Make an exact copy of the listing so that no picture is carried over.
───── Data records ─────
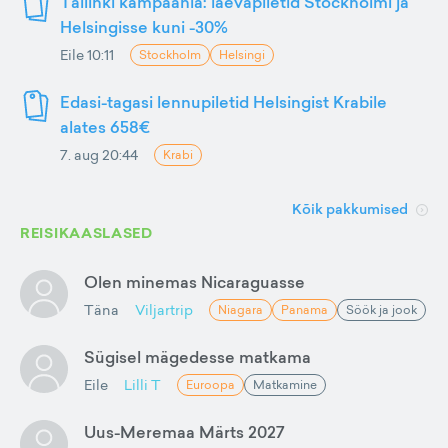
Tallinki kampaania: laevapiletid Stockholmi ja
Helsingisse kuni -30%
Eile 10:11
Stockholm
Helsingi
Edasi-tagasi lennupiletid Helsingist Krabile
alates 658€
7. aug 20:44
Krabi
Kõik pakkumised
REISIKAASLASED
Olen minemas Nicaraguasse
Täna
Viljartrip
Niagara
Panama
Söök ja jook
Sügisel mägedesse matkama
Eile
Lilli T
Euroopa
Matkamine
Uus-Meremaa Märts 2027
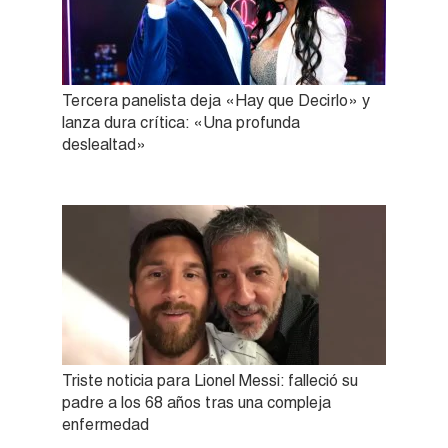
Tercera panelista deja «Hay que Decirlo» y
lanza dura crítica: «Una profunda
deslealtad»
Triste noticia para Lionel Messi: falleció su
padre a los 68 años tras una compleja
enfermedad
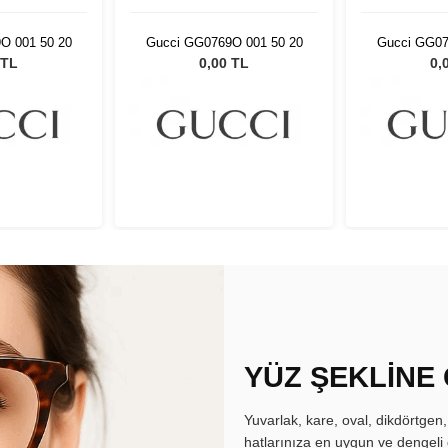
O 001 50 20
Gucci GG0769O 001 50 20
Gucci GG07
 TL
0,00 TL
0,
YÜZ ŞEKLİNE
Yuvarlak, kare, oval, dikdörtgen
hatlarınıza en uygun ve dengeli 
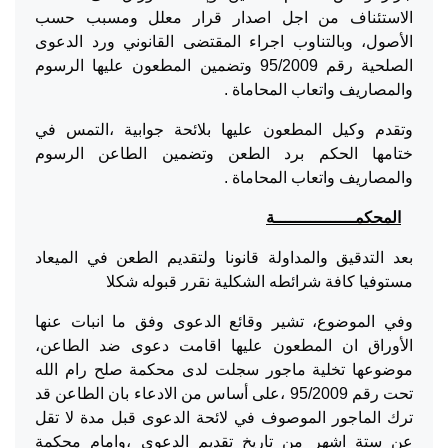
الاستئناف من اجل اصدار قرار معلل ومسبب حسب
الأصول، وبالتناوب اجراء المقتضى القانوني ورد الدعوى
الصلحية رقم 95/2009 وتضمين المطعون عليها الرسوم
والمصاريف واتعاب المحاماة .
وتقدم وكيل المطعون عليها بلائحة جوابية ،التمس في
ختامها الحكم برد الطعن وتضمين الطاعن الرسوم
والمصاريف واتعاب المحاماة .
المحكمــــــــــــــــة
بعد التدقيق والمداولة قانونا ولتقديم الطعن في الميعاد
مستوفيا كافة شرائطه الشكلية نقرر قبوله شكلا
وفي الموضوع، تشير وقائع الدعوى وفق ما انبات عنها
الأوراق ان المطعون عليها اقامت دعوى ضد الطاعن،
موضوعها تخلية ماجور سجلت لدى محكمة صلح رام الله
تحت رقم 95/2009 ،على أساس من الادعاء بان الطاعن قد
ترك الماجور الموصوف في لائحة الدعوى قبل مدة لا تقل
عن ستة اشهر من تاريخ تقديم الدعوى ،وامام محكمة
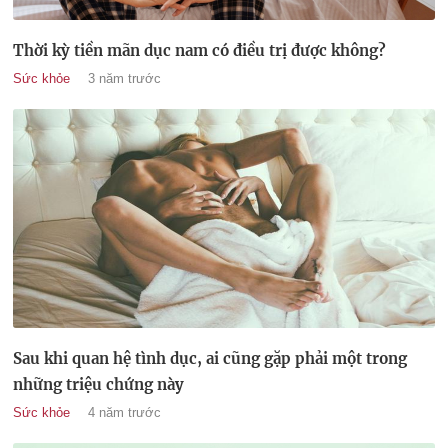
Thời kỳ tiền mãn dục nam có điều trị được không?
Sức khỏe
3 năm trước
Sau khi quan hệ tình dục, ai cũng gặp phải một trong
những triệu chứng này
Sức khỏe
4 năm trước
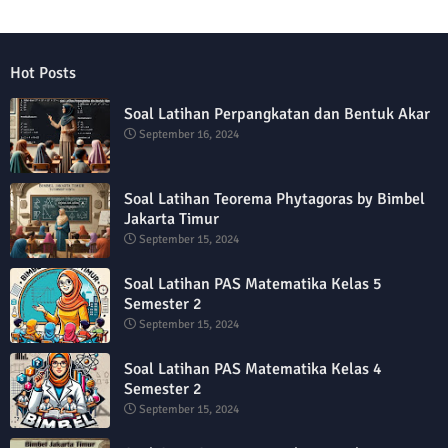
Hot Posts
Soal Latihan Perpangkatan dan Bentuk Akar
September 16, 2024
Soal Latihan Teorema Phytagoras by Bimbel
Jakarta Timur
September 15, 2024
Soal Latihan PAS Matematika Kelas 5
Semester 2
September 15, 2024
Soal Latihan PAS Matematika Kelas 4
Semester 2
September 15, 2024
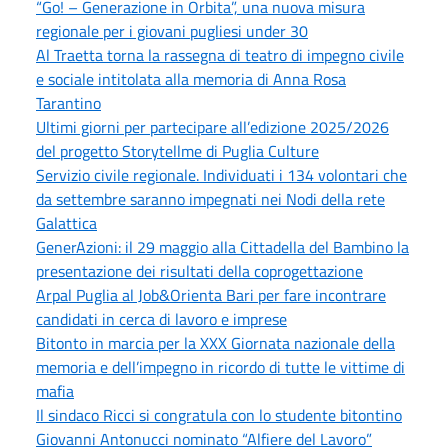
“Go! – Generazione in Orbita”, una nuova misura
regionale per i giovani pugliesi under 30
Al Traetta torna la rassegna di teatro di impegno civile
e sociale intitolata alla memoria di Anna Rosa
Tarantino
Ultimi giorni per partecipare all’edizione 2025/2026
del progetto Storytellme di Puglia Culture
Servizio civile regionale. Individuati i 134 volontari che
da settembre saranno impegnati nei Nodi della rete
Galattica
GenerAzioni: il 29 maggio alla Cittadella del Bambino la
presentazione dei risultati della coprogettazione
Arpal Puglia al Job&Orienta Bari per fare incontrare
candidati in cerca di lavoro e imprese
Bitonto in marcia per la XXX Giornata nazionale della
memoria e dell’impegno in ricordo di tutte le vittime di
mafia
Il sindaco Ricci si congratula con lo studente bitontino
Giovanni Antonucci nominato “Alfiere del Lavoro”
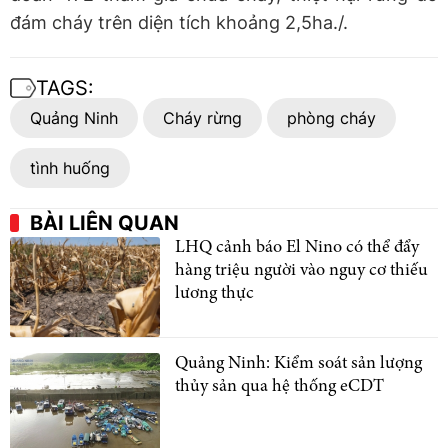
đám cháy trên diện tích khoảng 2,5ha./.
TAGS:
Quảng Ninh
Cháy rừng
phòng cháy
tình huống
BÀI LIÊN QUAN
LHQ cảnh báo El Nino có thể đẩy
hàng triệu người vào nguy cơ thiếu
lương thực
Quảng Ninh: Kiểm soát sản lượng
thủy sản qua hệ thống eCDT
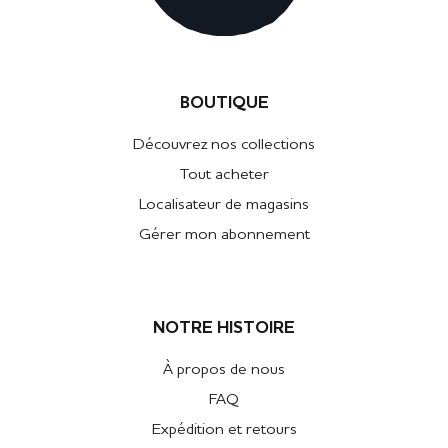
BOUTIQUE
Découvrez nos collections
Tout acheter
Localisateur de magasins
Gérer mon abonnement
NOTRE HISTOIRE
À propos de nous
FAQ
Expédition et retours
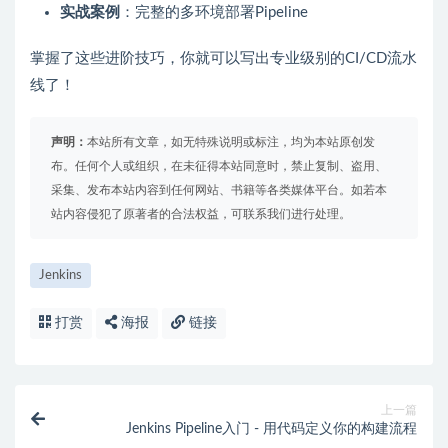
实战案例
：完整的多环境部署Pipeline
掌握了这些进阶技巧，你就可以写出专业级别的CI/CD流水
线了！
声明：
本站所有文章，如无特殊说明或标注，均为本站原创发
布。任何个人或组织，在未征得本站同意时，禁止复制、盗用、
采集、发布本站内容到任何网站、书籍等各类媒体平台。如若本
站内容侵犯了原著者的合法权益，可联系我们进行处理。
Jenkins
打赏
海报
链接
上一篇
Jenkins Pipeline入门 - 用代码定义你的构建流程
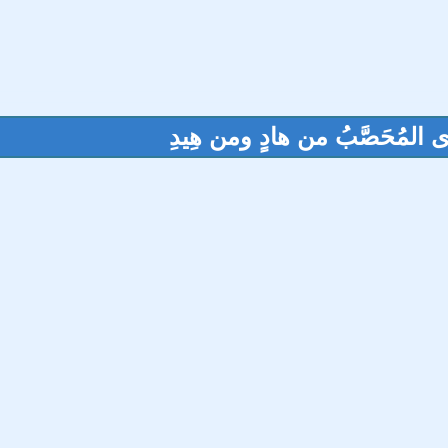
المُحَصَّبُ من هادٍ ومن هِيدِ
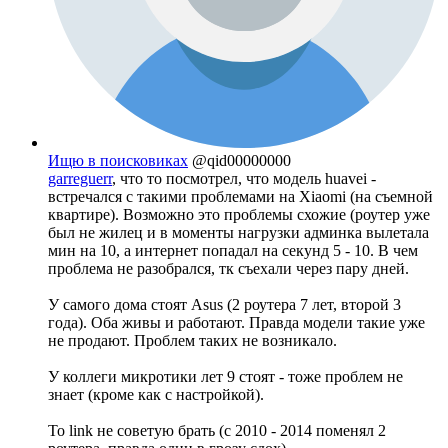
Ищю в поисковиках
@qid00000000
garreguerr
, что то посмотрел, что модель huavei -
встречался с такими проблемами на Xiaomi (на съемной
квартире). Возможно это проблемы схожие (роутер уже
был не жилец и в моменты нагрузки админка вылетала
мин на 10, а интернет попадал на секунд 5 - 10. В чем
проблема не разобрался, тк съехали через пару дней.
У самого дома стоят Asus (2 роутера 7 лет, второй 3
года). Оба живы и работают. Правда модели такие уже
не продают. Проблем таких не возникало.
У коллеги микротики лет 9 стоят - тоже проблем не
знает (кроме как с настройкой).
To link не советую брать (с 2010 - 2014 поменял 2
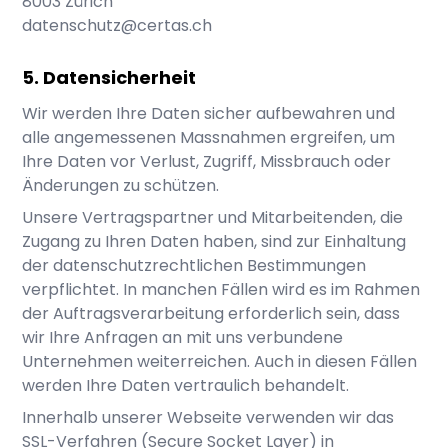
8003
Zürich
datenschutz@certas.ch
Datensicherheit
Wir werden Ihre Daten sicher aufbewahren und
alle angemessenen Massnahmen ergreifen, um
Ihre Daten vor Verlust, Zugriff, Missbrauch oder
Änderungen zu schützen.
Unsere Vertragspartner und Mitarbeitenden, die
Zugang zu Ihren Daten haben, sind zur Einhaltung
der datenschutzrechtlichen Bestimmungen
verpflichtet. In manchen Fällen wird es im Rahmen
der Auftragsverarbeitung erforderlich sein, dass
wir Ihre Anfragen an mit uns verbundene
Unternehmen weiterreichen. Auch in diesen Fällen
werden Ihre Daten vertraulich behandelt.
Innerhalb unserer Webseite verwenden wir das
SSL-Verfahren (Secure Socket Layer) in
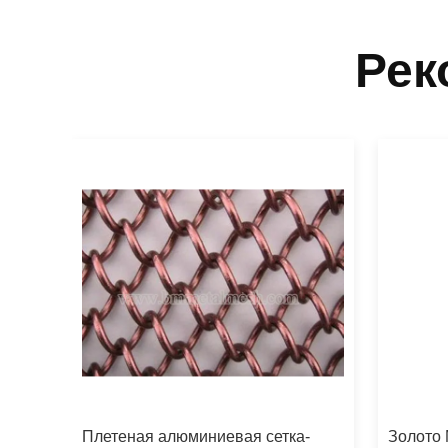
Рек
робки
Плетеная алюминиевая сетка-
Золото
─────
◆ Response area:
Tallinki kampaania: laevapiletid Stockholmi ja
Helsingisse kuni -30%
Eile 10:11
Stockholm
Helsingi
Edasi-tagasi lennupiletid Helsingist Krabile
alates 658€
7. aug 20:44
Krabi
Kõik pakkumised
REISIKAASLASED
Olen minemas Nicaraguasse
Täna
Viljartrip
Niagara
Panama
Söök ja jook
Sügisel mägedesse matkama
Eile
Lilli T
Euroopa
Matkamine
Uus-Meremaa Märts 2027
Tercera panelista deja «Hay que Decirlo» y
lanza dura crítica: «Una profunda
deslealtad»
Triste noticia para Lionel Messi: falleció su
padre a los 68 años tras una compleja
enfermedad
O 001 50 20
Gucci GG0769O 001 50 20
Gucci GG07
 TL
0,00 TL
0,
YÜZ ŞEKLİNE
Yuvarlak, kare, oval, dikdörtgen
hatlarınıza en uygun ve dengeli 
الاستئناف من اجل اصدار قرار معلل ومسبب حسب
الأصول، وبالتناوب اجراء المقتضى القانوني ورد الدعوى
الصلحية رقم 95/2009 وتضمين المطعون عليها الرسوم
والمصاريف واتعاب المحاماة .
وتقدم وكيل المطعون عليها بلائحة جوابية ،التمس في
ختامها الحكم برد الطعن وتضمين الطاعن الرسوم
والمصاريف واتعاب المحاماة .
المحكمــــــــــــــــة
بعد التدقيق والمداولة قانونا ولتقديم الطعن في الميعاد
مستوفيا كافة شرائطه الشكلية نقرر قبوله شكلا
وفي الموضوع، تشير وقائع الدعوى وفق ما انبات عنها
الأوراق ان المطعون عليها اقامت دعوى ضد الطاعن،
موضوعها تخلية ماجور سجلت لدى محكمة صلح رام الله
تحت رقم 95/2009 ،على أساس من الادعاء بان الطاعن قد
ترك الماجور الموصوف في لائحة الدعوى قبل مدة لا تقل
عن ستة اشهر من تاريخ تقديم الدعوى ،وامام محكمة
Thời kỳ tiền mãn dục nam có điều trị được không?
Sức khỏe
3 năm trước
Sau khi quan hệ tình dục, ai cũng gặp phải một trong
những triệu chứng này
Sức khỏe
4 năm trước
Hot Posts
Soal Latihan Perpangkatan dan Bentuk Akar
September 16, 2024
Soal Latihan Teorema Phytagoras by Bimbel
Jakarta Timur
September 15, 2024
Soal Latihan PAS Matematika Kelas 5
Semester 2
September 15, 2024
Soal Latihan PAS Matematika Kelas 4
Semester 2
September 15, 2024
“Go! – Generazione in Orbita”, una nuova misura
regionale per i giovani pugliesi under 30
Al Traetta torna la rassegna di teatro di impegno civile
e sociale intitolata alla memoria di Anna Rosa
Tarantino
Ultimi giorni per partecipare all’edizione 2025/2026
del progetto Storytellme di Puglia Culture
Servizio civile regionale. Individuati i 134 volontari che
da settembre saranno impegnati nei Nodi della rete
Galattica
GenerAzioni: il 29 maggio alla Cittadella del Bambino la
presentazione dei risultati della coprogettazione
Arpal Puglia al Job&Orienta Bari per fare incontrare
candidati in cerca di lavoro e imprese
Bitonto in marcia per la XXX Giornata nazionale della
memoria e dell’impegno in ricordo di tutte le vittime di
mafia
Il sindaco Ricci si congratula con lo studente bitontino
Giovanni Antonucci nominato “Alfiere del Lavoro”
đám cháy trên diện tích khoảng 2,5ha./.
TAGS:
Quảng Ninh
Cháy rừng
phòng cháy
tình huống
BÀI LIÊN QUAN
LHQ cảnh báo El Nino có thể đẩy
hàng triệu người vào nguy cơ thiếu
lương thực
Quảng Ninh: Kiểm soát sản lượng
thủy sản qua hệ thống eCDT
BOUTIQUE
Découvrez nos collections
Tout acheter
Localisateur de magasins
Gérer mon abonnement
NOTRE HISTOIRE
À propos de nous
FAQ
Expédition et retours
实战案例
：完整的多环境部署Pipeline
掌握了这些进阶技巧，你就可以写出专业级别的CI/CD流水
线了！
声明：
本站所有文章，如无特殊说明或标注，均为本站原创发
布。任何个人或组织，在未征得本站同意时，禁止复制、盗用、
采集、发布本站内容到任何网站、书籍等各类媒体平台。如若本
站内容侵犯了原著者的合法权益，可联系我们进行处理。
Jenkins
打赏
海报
链接
上一篇
Jenkins Pipeline入门 - 用代码定义你的构建流程
المُحَصَّبُ من هادٍ ومن هِيدِ
Ищю в поисковиках
@qid00000000
garreguerr
, что то посмотрел, что модель huavei -
встречался с такими проблемами на Xiaomi (на съемной
квартире). Возможно это проблемы схожие (роутер уже
был не жилец и в моменты нагрузки админка вылетала
мин на 10, а интернет попадал на секунд 5 - 10. В чем
проблема не разобрался, тк съехали через пару дней.
У самого дома стоят Asus (2 роутера 7 лет, второй 3
года). Оба живы и работают. Правда модели такие уже
не продают. Проблем таких не возникало.
У коллеги микротики лет 9 стоят - тоже проблем не
знает (кроме как с настройкой).
To link не советую брать (с 2010 - 2014 поменял 2
8003
Zürich
datenschutz@certas.ch
Datensicherheit
Wir werden Ihre Daten sicher aufbewahren und
alle angemessenen Massnahmen ergreifen, um
Ihre Daten vor Verlust, Zugriff, Missbrauch oder
Änderungen zu schützen.
Unsere Vertragspartner und Mitarbeitenden, die
Zugang zu Ihren Daten haben, sind zur Einhaltung
der datenschutzrechtlichen Bestimmungen
verpflichtet. In manchen Fällen wird es im Rahmen
der Auftragsverarbeitung erforderlich sein, dass
wir Ihre Anfragen an mit uns verbundene
Unternehmen weiterreichen. Auch in diesen Fällen
werden Ihre Daten vertraulich behandelt.
Innerhalb unserer Webseite verwenden wir das
SSL-Verfahren (Secure Socket Layer) in
Рек
робки
Плетеная алюминиевая сетка-
Золото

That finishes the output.